I like using generalized nonlinear models for scenarios like this.

mod.1 <- brm(bf(survival ~ (1+exp(-eta))^(-exposure),
                eta ~ nest_height + (1|nest_id),
             data = dat, nl = TRUE,
             family = bernoulli(link="identity"))

Hi nelsjohnson, thanks for your answer. When I try implement it I get the error:
Error: Expecting a single value when fixing parameter 'data.nest_id'.
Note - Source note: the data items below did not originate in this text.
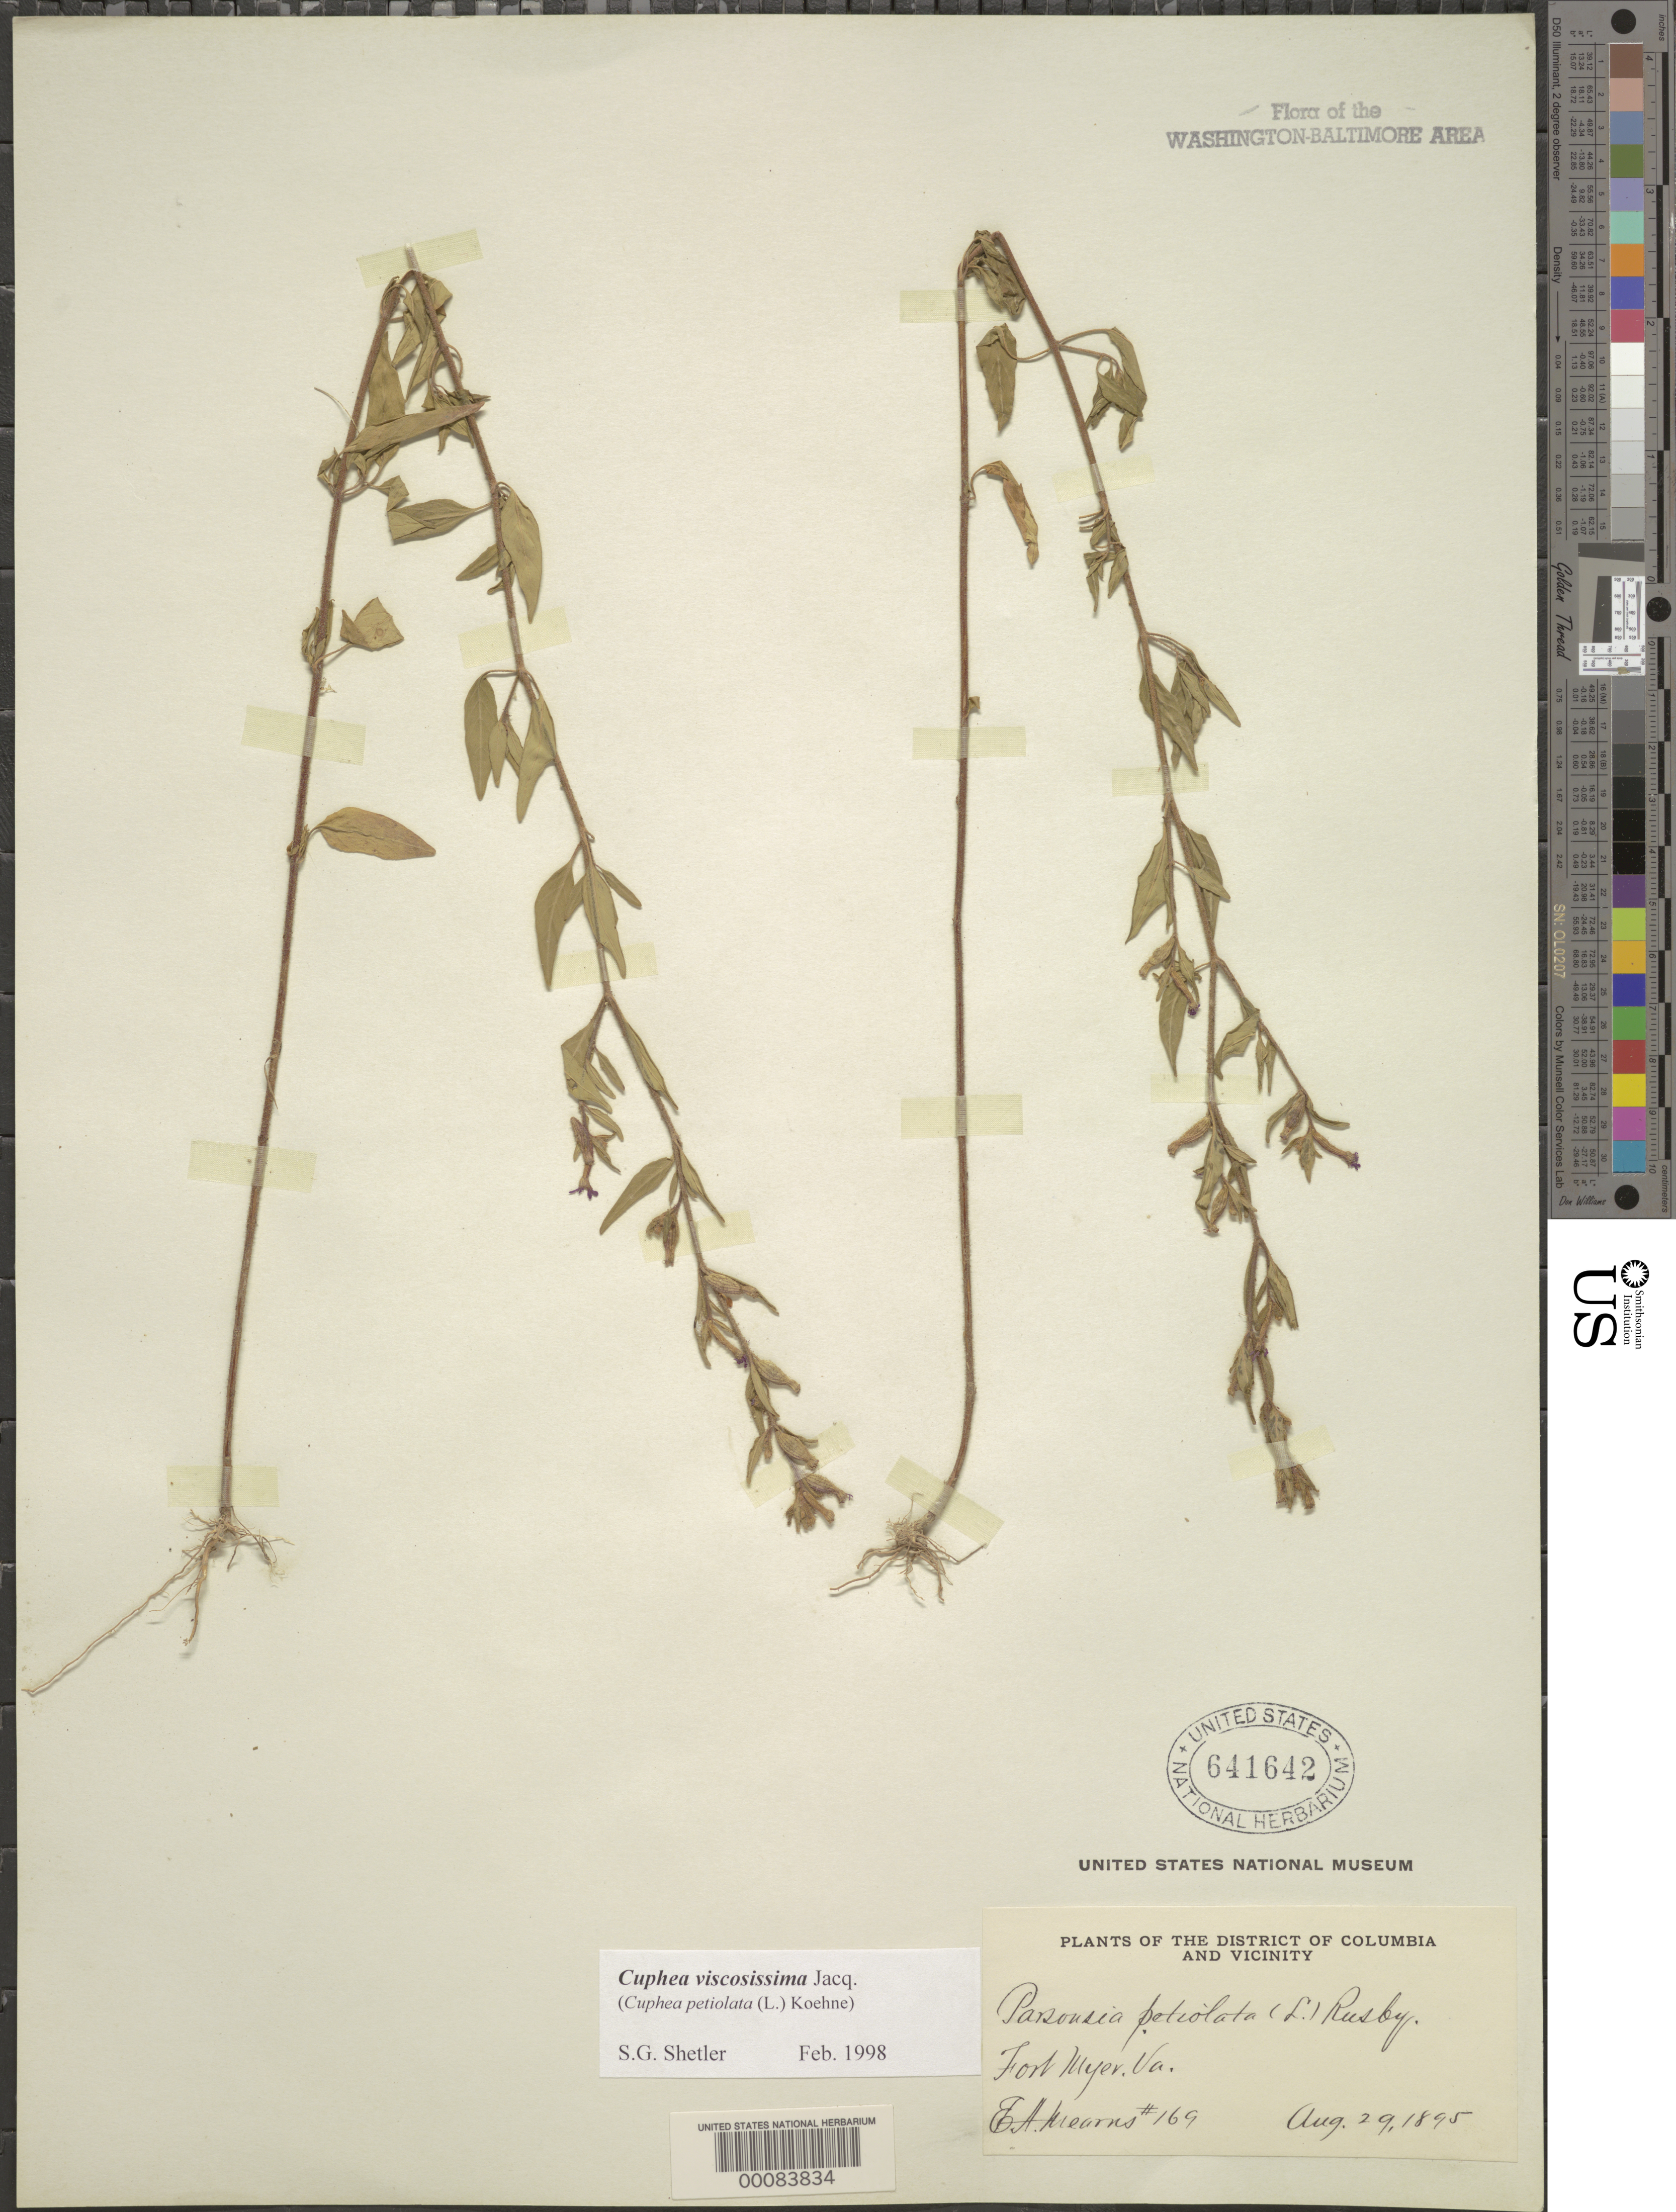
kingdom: Plantae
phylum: Tracheophyta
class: Magnoliopsida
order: Myrtales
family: Lythraceae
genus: Cuphea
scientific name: Cuphea viscosissima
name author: Jacq.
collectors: E. A. Mearns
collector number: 169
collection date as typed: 29 Aug 1895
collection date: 1895-08-29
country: United States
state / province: Virginia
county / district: Arlington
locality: Fort Myers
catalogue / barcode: US 641642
I don’t know what causes that error. Try moving the data = dat argument to outside the bf function

Just to add to this topic; I get the same error fitting a hurdle model that ran error-free on simulated data a few weeks ago:

model1 <- brm(bf(DV ~ 0 + Intercept + IV1 + IV2 + (0 + Intercept | PID), 
                 hu ~ 0 + Intercept + IV1 + IV2 + (0 + Intercept | PID), 
                 data = data, family = hurdle_poisson(),
                 prior = priors1,  sample_prior = TRUE))

Error: Expecting a single value when fixing parameter ‘data.PID’.

The model won’t run when I move the data = data argument outside the bf function.

Would be great if somebody has any insight what suddenly causes this error.